> [Task list]:
A) Translate this sentence from the passage on impatience in traffic into Spanish: "A problem with that perspective is that it’s usually factually incorrect."
B) Pick up the passage on impatience in traffic after its final sentence and write on from there.

> [Text block]:
Like many folks, driving in traffic tries my patience. One strategy often bandied about in Buddhist circles for dealing with one’s impatience in traffic is to consider that the person who just pulled out in front of you, for example, might have done that because they have some medical emergency and are in a rush to get to the hospital. This thought elicits compassion.

A problem with that perspective is that it’s usually factually incorrect. 9,999 times out of 10,000 the person pulled out in front of you, not because they had some emergency, but because they just didn’t care how their behavior affected you.

A better strategy, I think, is to work toward cultivating metta for even those who cause problems for us.

From Majjhima Nikaya 21 – Parable of the Saw

“Monks, even if bandits were to savagely sever you, limb by limb, with a double-handled saw, even then, whoever of you harbors ill will at heart would not be upholding my Teaching. Monks, even in such a situation you should train yourselves thus: ‘Neither shall our minds be affected by this, nor for this matter shall we give vent to evil words, but we shall remain full of concern and pity, with a mind of love, and we shall not give in to hatred. On the contrary, we shall live projecting thoughts of universal love to those very persons, making them as well as the whole world the object of our thoughts of universal love — thoughts that have grown great, exalted and measureless. We shall dwell radiating these thoughts which are void of hostility and ill will.’ It is in this way, monks, that you should train yourselves.

> [Provided material]:
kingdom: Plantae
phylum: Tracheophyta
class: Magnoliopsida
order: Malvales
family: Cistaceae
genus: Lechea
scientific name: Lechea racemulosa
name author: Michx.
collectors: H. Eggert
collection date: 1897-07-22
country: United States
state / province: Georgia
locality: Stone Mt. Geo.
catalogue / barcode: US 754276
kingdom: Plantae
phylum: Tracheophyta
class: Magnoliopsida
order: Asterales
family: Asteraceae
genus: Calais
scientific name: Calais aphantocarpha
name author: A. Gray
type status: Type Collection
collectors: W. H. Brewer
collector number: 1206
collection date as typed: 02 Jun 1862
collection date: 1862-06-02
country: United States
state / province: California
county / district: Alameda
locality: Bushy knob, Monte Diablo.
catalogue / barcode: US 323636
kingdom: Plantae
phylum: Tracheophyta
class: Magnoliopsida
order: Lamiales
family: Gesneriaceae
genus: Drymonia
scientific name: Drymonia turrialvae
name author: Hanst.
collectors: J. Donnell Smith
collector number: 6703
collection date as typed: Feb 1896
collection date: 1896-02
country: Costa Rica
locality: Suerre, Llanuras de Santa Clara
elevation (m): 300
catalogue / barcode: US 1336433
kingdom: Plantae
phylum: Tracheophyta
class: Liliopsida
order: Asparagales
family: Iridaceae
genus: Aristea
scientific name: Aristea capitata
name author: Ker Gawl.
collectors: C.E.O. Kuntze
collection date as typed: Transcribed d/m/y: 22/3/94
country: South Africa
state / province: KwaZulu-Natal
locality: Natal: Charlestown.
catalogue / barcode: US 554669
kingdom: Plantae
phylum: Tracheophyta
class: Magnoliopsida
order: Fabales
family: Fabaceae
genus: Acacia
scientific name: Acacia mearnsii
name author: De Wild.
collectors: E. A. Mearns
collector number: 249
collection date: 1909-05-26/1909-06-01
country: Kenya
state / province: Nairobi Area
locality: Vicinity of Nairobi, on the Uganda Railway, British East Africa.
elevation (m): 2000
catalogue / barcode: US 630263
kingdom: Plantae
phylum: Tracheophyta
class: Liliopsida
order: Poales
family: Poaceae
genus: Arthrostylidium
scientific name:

> [Answers]:
A) Un problema de esa perspectiva es que suele ser incorrecta en cuanto a los hechos.

B)
“Monks, if you should keep this instruction on the Parable of the Saw constantly in mind, do you see any mode of speech, subtle or gross, that you could not endure?”

“No, venerable sir.”

“Therefore, monks, you should keep this instruction on the Parable of the Saw constantly in mind. That will conduce to your well-being and happiness for long indeed.”

The point here, I think, is not that we should allow others to do us harm, but rather, cultivation of metta/lovingfriendliness accrues to our own benefit, even in (especially in) trying circumstances.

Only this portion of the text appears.